Zoe had thrown the box back into the trunk. Maybe it meant nothing to her, after all. Even if it was what I thought it was, it was probably the first, an early prototype: probably it couldn't do what the models I had known could do.
I ran my hand across my eyes, trying to wipe away the images. Their needles and their eyes. Their mouths, their centres, the taste of them.
The aliens rattled my spine, shaking me awake.
I picked up Zhenshu's little bakelite box and pushed open the backing plate. The case was made to hold size 3 batteries. I crossed to the hatch and picked up the torch. I took out the batteries. I slipped them into place inside Zhenshu's box. I must have put the battery cover down someplace stupid because I couldn't find it.
I examined the casing for a light, but there was nothing to indicate that the machine was working. I dabbed my finger against a dangling alligator clip. Nothing. I threw the switch on the side of the box. The heavy spring snapped the contacts together with a satisfying clack.
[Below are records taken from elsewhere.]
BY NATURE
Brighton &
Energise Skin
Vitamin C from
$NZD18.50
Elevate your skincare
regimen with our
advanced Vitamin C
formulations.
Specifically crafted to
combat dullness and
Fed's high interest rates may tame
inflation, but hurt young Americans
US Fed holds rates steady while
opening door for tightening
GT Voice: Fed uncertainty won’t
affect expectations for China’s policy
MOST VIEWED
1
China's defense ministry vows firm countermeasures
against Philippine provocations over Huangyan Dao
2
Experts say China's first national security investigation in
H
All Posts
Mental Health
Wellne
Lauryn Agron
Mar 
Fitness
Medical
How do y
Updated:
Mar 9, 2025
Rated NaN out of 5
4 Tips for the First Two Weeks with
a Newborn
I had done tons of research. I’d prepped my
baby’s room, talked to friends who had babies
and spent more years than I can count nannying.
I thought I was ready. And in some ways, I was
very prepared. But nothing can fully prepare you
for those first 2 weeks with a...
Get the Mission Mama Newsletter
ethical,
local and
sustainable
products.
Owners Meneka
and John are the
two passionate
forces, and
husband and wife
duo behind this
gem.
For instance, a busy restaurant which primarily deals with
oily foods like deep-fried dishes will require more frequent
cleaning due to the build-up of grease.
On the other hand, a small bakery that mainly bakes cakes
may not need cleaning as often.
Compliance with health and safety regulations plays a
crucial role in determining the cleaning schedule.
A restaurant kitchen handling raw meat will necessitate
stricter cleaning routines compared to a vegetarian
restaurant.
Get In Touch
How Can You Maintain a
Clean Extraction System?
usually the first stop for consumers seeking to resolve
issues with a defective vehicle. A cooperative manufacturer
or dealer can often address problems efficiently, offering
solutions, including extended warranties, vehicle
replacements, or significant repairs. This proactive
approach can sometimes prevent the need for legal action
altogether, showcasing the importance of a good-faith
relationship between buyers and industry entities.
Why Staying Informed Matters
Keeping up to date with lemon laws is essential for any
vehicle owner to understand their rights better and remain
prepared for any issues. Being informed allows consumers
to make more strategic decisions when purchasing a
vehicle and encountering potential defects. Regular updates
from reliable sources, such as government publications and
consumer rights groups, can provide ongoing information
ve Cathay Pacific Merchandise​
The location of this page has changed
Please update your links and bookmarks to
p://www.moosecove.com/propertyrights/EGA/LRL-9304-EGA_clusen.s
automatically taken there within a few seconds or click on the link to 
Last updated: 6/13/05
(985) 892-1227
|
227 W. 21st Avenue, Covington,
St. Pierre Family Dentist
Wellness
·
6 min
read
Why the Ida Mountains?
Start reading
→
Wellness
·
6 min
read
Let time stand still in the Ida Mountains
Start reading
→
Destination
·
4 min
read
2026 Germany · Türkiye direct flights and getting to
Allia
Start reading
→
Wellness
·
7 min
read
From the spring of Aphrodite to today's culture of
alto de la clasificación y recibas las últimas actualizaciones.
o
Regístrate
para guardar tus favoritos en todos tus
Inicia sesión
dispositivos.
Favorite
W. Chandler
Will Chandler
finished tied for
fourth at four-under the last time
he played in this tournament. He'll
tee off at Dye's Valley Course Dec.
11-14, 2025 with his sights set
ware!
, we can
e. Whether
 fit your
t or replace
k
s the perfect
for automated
I touched the clip again. The tiniest charge sprang off my finger, like static off a TV screen.
'Adam?'
She had changed into a cheongsam. It was gold, painted with flowers. She'd had to pull it up above her knees to climb the stairs and the material was still rucked up. She stooped and pulled it down around her ankles, smoothing the silk over her calves. Her breasts moved against the front of her dress. She stood up. Her belly was flat and hard. Her hip-bones jutting sharply against the narrow cut of the dress - two bright points, sheened by the naked electric light. 'What do you think?' Her grandmother's ruby glittered at her throat.
'I think you're beautiful,' I said.
'Yes?'
'You know what I think.'
She saw the machine in my hand. She came over and sat at my feet. As she sank to her knees, the long slit at the side of her dress opened to show me her thigh. She took the box from me. She saw the batteries there, and smiled.
'What?'
'Put your hand out,' she said. She clipped the wires to my skin: one on the web of my forefinger and thumb, two to the skin below my wrist, another two to the loose skin over my knuckles. She got me to squeeze the last one between my third and fourth fingers. The clips were only weakly sprung. They didn't hurt at all - just a slight tingle as they first touched my skin.
She knew what she was doing.
'Zoe?'
There was an old trunk lying next to us. She had me lay my hand, palm down, on the worn leather surface.
'Zoe, please - '
'Do you remember Hong Kong?' she said, and turned the dial.
My hand swelled.
I felt it. It grew and grew. It became heavy. It tugged at my wrist. Pints of blood welled in my fingers. I felt the tips of my fingers filling like balloons, stretching, about to burst. My wrist twisted sickeningly. The sinew and linkage inside puffed and knotted, struggling to bear the heavy hand. The clips were expanding too. No matter how big my hand got, the clips grew at the same rate. Great metal jaws dragged at skin grown leathery and thick, like whale hide, and I could feel the way each layer of dermis tugged and clung, resisting the pull of the teeth.